## WORK ORDER 1
Return the records from their first line through the line with "Новости магазина", reproducing each line exactly and including both ends.

A. In the event that the construction of C-3 and/or C-4 is delayed, such that
it is not Commercially Operational and available for Xxxxx'x use prior to the
time that the satellite on which Xxxxx'x service currently resides reaches end-
of-life, GE Americom shall provide Xxxxx, upon request, with Interim Transponder
Service which shall be on an Unprotected Transponder on the Protection
Satellite, until such time as the delayed satellite has been launched and has
become operational. Interim Transponder Service shall be provided only to the
extent that the Protection Satellite previously has not been used to restore
other transponders or other service offerings of GE Americom such as would
prevent the provision of service to Xxxxx'x. If Interim Transponder Service
cannot be
- 21 -
provided on the Protection Satellite for every transponder on any delayed
satellite for which such service is requested, transponders on the Protection
Satellite shall be assigned in accordance with Article 1.R.
B. In the event Interim Transponder Service is provided to Xxxxx on the
Protection Satellite, in accordance with this Article 9, Xxxxx shall pay to GE
Americom a monthly rate of $150,000 per Transponder per month.
C. To the maximum extent technically or operationally possible, consistent
with the design specifications of the Protection Satellite, transponder(s) on
the Protection Satellite provided to Xxxxx for Interim Transponder Service shall
be of the same frequency, polarization and performance characteristics as
Xxxxx'x Transponder on the delayed Satellite(s); provided that, unless otherwise
determined by GE Americom, the odd-numbered transponders on the Protection
Satellite shall be used first.
ARTICLE 10. LAUNCH PROTECTION
------------------------------
X. Xxxxx shall have Launch Protection for launch vehicle or other delays or
Launch Failure. In the event that the launch of C-3 or C-4 is delayed because
of the launch vehicle or for other reasons or there is a Launch Failure, so that
the Satellite is not operational prior to the end-of-life of the satellite on
which Xxxxx'x service currently resides, GE Americom shall provide Xxxxx, upon
request, with Interim Transponder Service which shall be on an Unprotected
Transponder on the Protection Satellite,
- 22 -
provided that the Protection Satellite previously has not been used to restore
other transponders or other service offerings of GE Americom such as would
prevent the provision of service to Xxxxx. If Interim Transponder Service cannot
be provided on the Protection Satellite for every transponder on any delayed
satellite for which such service is requested, transponders on the Protection
Satellite shall be assigned in accordance with Article x.X.
X. In the event of a launch vehicle or other delay, service on the Protection
Satellite shall be provided to Xxxxx for a term not to extend beyond thirty (30)

## RECORDS FOR PROCESSING

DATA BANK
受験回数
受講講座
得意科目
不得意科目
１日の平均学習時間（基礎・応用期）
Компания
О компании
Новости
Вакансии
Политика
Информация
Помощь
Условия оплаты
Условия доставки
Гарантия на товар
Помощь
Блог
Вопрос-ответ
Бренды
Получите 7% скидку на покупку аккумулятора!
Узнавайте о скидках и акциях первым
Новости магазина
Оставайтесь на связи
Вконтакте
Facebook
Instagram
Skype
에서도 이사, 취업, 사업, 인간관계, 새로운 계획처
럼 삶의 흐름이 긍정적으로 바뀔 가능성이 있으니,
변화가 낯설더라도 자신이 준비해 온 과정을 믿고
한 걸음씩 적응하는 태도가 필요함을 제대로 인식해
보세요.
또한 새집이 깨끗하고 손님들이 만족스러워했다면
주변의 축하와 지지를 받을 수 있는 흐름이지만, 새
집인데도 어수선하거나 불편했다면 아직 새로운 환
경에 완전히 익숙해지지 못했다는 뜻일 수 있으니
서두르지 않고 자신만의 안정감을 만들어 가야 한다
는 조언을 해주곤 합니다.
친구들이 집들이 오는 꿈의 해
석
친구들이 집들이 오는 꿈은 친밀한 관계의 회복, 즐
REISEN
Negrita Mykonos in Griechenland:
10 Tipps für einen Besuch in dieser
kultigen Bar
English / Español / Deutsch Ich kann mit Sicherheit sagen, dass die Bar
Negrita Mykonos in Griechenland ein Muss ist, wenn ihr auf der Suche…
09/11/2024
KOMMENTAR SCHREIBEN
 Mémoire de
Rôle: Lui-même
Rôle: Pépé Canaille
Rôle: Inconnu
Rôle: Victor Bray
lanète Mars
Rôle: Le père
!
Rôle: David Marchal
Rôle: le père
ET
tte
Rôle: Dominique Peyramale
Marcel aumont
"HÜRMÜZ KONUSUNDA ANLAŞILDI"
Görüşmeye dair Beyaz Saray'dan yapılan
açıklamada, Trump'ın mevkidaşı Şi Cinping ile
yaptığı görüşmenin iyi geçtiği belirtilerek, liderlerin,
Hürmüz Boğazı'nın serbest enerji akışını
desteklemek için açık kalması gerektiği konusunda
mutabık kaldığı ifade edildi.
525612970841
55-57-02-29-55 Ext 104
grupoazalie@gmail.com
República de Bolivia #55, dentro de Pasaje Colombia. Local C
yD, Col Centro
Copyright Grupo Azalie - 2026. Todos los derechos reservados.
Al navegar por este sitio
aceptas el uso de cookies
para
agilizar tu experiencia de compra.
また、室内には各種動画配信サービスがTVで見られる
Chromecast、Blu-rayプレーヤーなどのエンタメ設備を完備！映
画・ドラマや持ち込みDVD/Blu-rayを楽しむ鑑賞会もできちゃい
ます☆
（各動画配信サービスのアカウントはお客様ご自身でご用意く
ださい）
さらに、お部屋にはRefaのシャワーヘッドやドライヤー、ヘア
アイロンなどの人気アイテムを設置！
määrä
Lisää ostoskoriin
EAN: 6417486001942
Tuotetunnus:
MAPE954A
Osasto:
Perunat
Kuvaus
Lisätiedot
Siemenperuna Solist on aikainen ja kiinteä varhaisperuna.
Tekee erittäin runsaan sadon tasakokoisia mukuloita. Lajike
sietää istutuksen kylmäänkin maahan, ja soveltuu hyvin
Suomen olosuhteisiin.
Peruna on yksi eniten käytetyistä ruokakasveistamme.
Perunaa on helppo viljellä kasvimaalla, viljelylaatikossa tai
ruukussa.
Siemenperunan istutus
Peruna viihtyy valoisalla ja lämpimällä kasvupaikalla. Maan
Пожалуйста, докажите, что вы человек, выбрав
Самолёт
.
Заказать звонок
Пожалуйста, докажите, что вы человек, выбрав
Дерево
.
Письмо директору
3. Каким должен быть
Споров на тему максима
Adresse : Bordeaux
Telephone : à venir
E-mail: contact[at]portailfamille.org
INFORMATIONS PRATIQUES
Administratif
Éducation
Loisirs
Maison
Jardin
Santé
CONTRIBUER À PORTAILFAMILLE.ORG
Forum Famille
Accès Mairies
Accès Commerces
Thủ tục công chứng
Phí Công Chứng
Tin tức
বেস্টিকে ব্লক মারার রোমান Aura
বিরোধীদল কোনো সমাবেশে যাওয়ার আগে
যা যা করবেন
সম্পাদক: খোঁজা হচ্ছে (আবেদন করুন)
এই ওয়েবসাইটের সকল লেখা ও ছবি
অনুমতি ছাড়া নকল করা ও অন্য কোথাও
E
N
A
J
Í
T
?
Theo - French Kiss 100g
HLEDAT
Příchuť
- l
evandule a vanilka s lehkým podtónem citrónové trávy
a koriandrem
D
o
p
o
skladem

## WORK ORDER 2
Resume the satellite transponder contract from the point where it stops.

## RESPONSE 1
DATA BANK
受験回数
受講講座
得意科目
不得意科目
１日の平均学習時間（基礎・応用期）
Компания
О компании
Новости
Вакансии
Политика
Информация
Помощь
Условия оплаты
Условия доставки
Гарантия на товар
Помощь
Блог
Вопрос-ответ
Бренды
Получите 7% скидку на покупку аккумулятора!
Узнавайте о скидках и акциях первым
Новости магазина

## RESPONSE 2
days after the delayed Satellite becomes Commercially Operational. The charges
for the service actually used by Xxxxx shall be at the rates provided for
Interim Transponder Service under Article 9.B.
C. In the event of a Launch Failure, service on the Protection Satellite, if
requested by Xxxxx, shall be for a minimum period of twelve (12) months. Xxxxx
may cancel service by providing GE Americom with written notice at least six (6)
months prior to the expiration of the minimum service period requesting such
cancellation. The charges for the service actually used by Xxxxx shall be at the
rates provided for Interim Transponder Service under Article 9.B. If not
cancelled by Xxxxx, service shall be renewed for successive renewal terms of six
(6) months each, provided that GE Americom may increase the rate at renewal
- 23 -
by the lesser of (1) ten (10) percent or (2) the increase in the Consumer Price
Index For All Urban Consumers during the prior renewal term.
D. To the maximum extent technically or operationally possible, consistent
with the design specifications of the Protection Satellite, transponder(s) on
the Protection Satellite provided to Xxxxx for Launch Protection shall be of the
same frequency, polarization and performance characteristics as Xxxxx'x
Transponder(s) being replaced on the delayed Satellite(s), provided that, unless
otherwise determined by GE Americom, the odd-numbered transponders on the
Protection Satellite shall be used first.
ARTICLE 11. RESTORED SATELLITE SERVICE OPTION
----------------------------------------------
A. In the event C-3 or C-4 become a Satellite Failure, Xxxxx'x Fully Protected
Transponder on the Failed Satellite will be restored on the Protection Satellite
to the extent that the Protection Satellite and transponders on that satellite
are then available.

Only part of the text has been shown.